> _TASK BRIEF_: From the listing below, retype exactly the line holding "SZKOPEK et al.: THRESHOLD", the line holding "pp. 133–137, 1998.", and the lines between them; skip everything else.
* * * * *
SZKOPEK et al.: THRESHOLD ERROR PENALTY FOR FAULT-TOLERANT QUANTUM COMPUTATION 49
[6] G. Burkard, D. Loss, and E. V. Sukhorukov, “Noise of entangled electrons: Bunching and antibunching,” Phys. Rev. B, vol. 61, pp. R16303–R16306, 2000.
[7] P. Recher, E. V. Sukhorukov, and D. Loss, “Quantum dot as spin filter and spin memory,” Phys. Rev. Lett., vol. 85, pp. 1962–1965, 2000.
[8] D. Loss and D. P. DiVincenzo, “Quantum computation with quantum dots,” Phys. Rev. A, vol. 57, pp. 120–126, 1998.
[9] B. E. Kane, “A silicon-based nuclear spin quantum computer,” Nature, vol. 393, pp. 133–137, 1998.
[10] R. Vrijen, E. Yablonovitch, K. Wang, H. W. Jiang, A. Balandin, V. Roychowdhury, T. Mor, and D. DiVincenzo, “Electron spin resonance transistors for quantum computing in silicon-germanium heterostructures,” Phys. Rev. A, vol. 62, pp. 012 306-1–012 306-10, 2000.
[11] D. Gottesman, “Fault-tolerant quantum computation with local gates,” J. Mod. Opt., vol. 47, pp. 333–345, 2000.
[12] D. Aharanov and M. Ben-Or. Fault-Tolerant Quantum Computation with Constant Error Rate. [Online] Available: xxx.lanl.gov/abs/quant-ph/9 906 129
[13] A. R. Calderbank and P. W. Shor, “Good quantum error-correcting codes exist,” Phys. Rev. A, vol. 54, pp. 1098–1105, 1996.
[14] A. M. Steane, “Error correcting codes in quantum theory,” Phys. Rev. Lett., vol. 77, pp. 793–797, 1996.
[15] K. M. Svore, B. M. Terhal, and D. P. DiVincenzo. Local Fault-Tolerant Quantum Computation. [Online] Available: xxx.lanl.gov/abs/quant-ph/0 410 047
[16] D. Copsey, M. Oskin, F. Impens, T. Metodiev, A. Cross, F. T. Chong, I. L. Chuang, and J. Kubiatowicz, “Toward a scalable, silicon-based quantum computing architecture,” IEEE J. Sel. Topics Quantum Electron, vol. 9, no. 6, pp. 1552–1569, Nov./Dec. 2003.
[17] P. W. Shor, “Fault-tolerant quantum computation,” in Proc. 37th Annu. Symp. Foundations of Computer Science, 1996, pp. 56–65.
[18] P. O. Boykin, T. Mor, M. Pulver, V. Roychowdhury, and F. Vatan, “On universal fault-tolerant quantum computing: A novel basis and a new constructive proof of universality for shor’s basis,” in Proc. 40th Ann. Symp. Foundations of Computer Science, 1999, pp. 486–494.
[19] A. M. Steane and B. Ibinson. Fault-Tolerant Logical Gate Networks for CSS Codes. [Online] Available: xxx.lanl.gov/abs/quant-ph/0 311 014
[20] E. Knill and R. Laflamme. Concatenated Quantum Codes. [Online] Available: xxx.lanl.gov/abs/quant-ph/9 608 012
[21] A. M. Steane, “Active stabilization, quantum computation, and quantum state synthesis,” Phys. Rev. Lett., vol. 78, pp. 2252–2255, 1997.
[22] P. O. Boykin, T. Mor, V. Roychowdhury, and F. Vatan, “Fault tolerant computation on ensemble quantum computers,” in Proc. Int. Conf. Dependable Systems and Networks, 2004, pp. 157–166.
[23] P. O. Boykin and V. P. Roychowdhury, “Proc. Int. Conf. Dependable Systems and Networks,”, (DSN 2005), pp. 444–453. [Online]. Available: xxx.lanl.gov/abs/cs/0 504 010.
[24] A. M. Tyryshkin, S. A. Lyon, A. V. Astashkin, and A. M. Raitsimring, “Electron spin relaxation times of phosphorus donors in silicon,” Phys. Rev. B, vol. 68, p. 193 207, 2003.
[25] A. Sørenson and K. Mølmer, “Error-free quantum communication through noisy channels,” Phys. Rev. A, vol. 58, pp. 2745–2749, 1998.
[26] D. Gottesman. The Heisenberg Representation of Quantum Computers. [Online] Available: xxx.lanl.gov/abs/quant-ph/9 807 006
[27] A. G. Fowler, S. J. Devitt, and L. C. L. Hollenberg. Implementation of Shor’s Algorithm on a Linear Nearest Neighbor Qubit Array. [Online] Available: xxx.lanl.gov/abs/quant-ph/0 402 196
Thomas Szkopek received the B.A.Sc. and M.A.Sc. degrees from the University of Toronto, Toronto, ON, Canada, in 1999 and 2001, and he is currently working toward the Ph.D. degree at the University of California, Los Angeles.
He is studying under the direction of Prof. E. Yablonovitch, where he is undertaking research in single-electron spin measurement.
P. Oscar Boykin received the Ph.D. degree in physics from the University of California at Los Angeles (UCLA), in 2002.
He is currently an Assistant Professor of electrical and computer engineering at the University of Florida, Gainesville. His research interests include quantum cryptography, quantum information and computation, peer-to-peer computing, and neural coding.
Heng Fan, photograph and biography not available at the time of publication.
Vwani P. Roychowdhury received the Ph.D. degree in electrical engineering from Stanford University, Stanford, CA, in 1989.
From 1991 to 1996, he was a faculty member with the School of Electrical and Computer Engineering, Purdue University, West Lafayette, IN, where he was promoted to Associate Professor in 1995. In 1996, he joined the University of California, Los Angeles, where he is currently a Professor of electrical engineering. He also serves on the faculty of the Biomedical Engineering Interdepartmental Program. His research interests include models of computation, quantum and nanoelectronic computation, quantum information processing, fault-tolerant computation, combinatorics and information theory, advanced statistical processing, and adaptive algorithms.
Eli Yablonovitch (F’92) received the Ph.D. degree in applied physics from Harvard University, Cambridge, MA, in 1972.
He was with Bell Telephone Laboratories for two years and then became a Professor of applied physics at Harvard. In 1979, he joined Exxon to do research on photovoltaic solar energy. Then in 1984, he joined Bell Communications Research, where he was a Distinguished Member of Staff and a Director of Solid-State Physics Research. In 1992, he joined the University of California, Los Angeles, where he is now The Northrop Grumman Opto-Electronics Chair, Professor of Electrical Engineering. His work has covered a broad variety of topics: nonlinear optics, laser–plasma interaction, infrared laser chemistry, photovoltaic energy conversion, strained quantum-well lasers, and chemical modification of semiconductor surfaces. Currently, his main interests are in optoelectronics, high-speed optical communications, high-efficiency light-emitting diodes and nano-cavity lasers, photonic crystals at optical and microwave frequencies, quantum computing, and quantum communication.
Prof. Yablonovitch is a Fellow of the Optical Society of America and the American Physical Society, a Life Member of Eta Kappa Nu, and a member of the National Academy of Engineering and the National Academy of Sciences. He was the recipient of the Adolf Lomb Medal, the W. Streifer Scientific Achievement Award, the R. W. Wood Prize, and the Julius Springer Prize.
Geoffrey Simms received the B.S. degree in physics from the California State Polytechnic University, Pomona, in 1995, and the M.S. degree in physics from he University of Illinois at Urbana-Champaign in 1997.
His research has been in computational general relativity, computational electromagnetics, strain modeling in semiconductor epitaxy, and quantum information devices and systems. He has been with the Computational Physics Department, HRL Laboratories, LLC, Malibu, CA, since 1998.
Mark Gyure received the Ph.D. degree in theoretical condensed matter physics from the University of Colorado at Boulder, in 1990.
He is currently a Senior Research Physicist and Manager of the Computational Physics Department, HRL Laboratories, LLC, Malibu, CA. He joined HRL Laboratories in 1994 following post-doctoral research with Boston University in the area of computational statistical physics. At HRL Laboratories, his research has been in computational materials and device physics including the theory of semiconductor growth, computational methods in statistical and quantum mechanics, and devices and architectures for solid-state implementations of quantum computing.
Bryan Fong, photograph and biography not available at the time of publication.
* * * * *
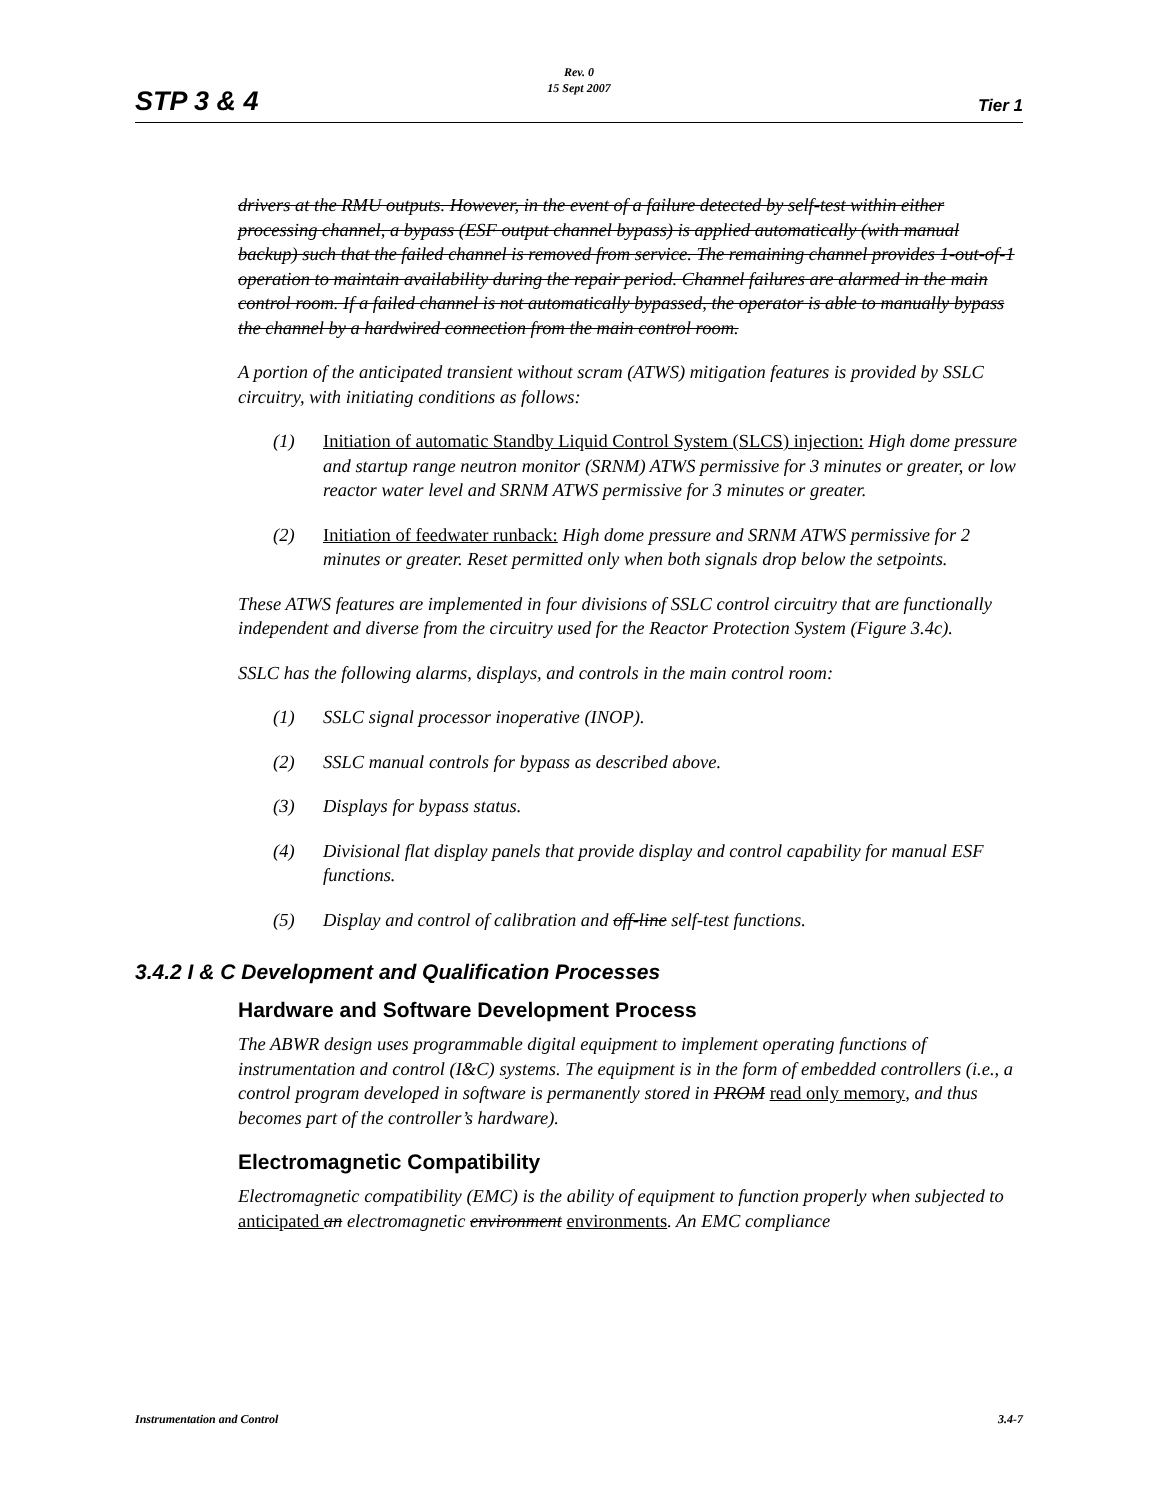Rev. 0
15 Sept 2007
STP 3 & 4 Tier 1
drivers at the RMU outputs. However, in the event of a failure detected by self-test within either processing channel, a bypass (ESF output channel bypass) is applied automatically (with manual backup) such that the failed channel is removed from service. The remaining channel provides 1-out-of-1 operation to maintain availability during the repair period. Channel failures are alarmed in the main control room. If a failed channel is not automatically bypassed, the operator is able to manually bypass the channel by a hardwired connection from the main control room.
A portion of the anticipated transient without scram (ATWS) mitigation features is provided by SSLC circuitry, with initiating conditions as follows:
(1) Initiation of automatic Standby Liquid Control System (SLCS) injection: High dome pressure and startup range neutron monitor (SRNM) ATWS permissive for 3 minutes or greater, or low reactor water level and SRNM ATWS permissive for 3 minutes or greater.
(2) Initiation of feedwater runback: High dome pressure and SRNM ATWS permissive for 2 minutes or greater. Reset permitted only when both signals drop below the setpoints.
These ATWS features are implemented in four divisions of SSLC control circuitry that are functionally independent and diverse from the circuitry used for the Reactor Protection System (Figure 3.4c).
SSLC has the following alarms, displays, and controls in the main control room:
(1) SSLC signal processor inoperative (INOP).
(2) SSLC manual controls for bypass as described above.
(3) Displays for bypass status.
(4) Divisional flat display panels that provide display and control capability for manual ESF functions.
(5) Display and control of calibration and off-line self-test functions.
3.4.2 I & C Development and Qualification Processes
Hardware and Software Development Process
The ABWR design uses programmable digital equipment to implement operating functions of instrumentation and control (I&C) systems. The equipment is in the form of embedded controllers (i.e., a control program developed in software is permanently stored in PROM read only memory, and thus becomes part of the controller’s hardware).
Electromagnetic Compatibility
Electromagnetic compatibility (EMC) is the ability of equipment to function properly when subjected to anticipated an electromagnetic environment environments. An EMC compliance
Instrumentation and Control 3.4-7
* * * * *
> _RESULT OF THE EXERCISE_:
SZKOPEK et al.: THRESHOLD ERROR PENALTY FOR FAULT-TOLERANT QUANTUM COMPUTATION 49
[6] G. Burkard, D. Loss, and E. V. Sukhorukov, “Noise of entangled electrons: Bunching and antibunching,” Phys. Rev. B, vol. 61, pp. R16303–R16306, 2000.
[7] P. Recher, E. V. Sukhorukov, and D. Loss, “Quantum dot as spin filter and spin memory,” Phys. Rev. Lett., vol. 85, pp. 1962–1965, 2000.
[8] D. Loss and D. P. DiVincenzo, “Quantum computation with quantum dots,” Phys. Rev. A, vol. 57, pp. 120–126, 1998.
[9] B. E. Kane, “A silicon-based nuclear spin quantum computer,” Nature, vol. 393, pp. 133–137, 1998.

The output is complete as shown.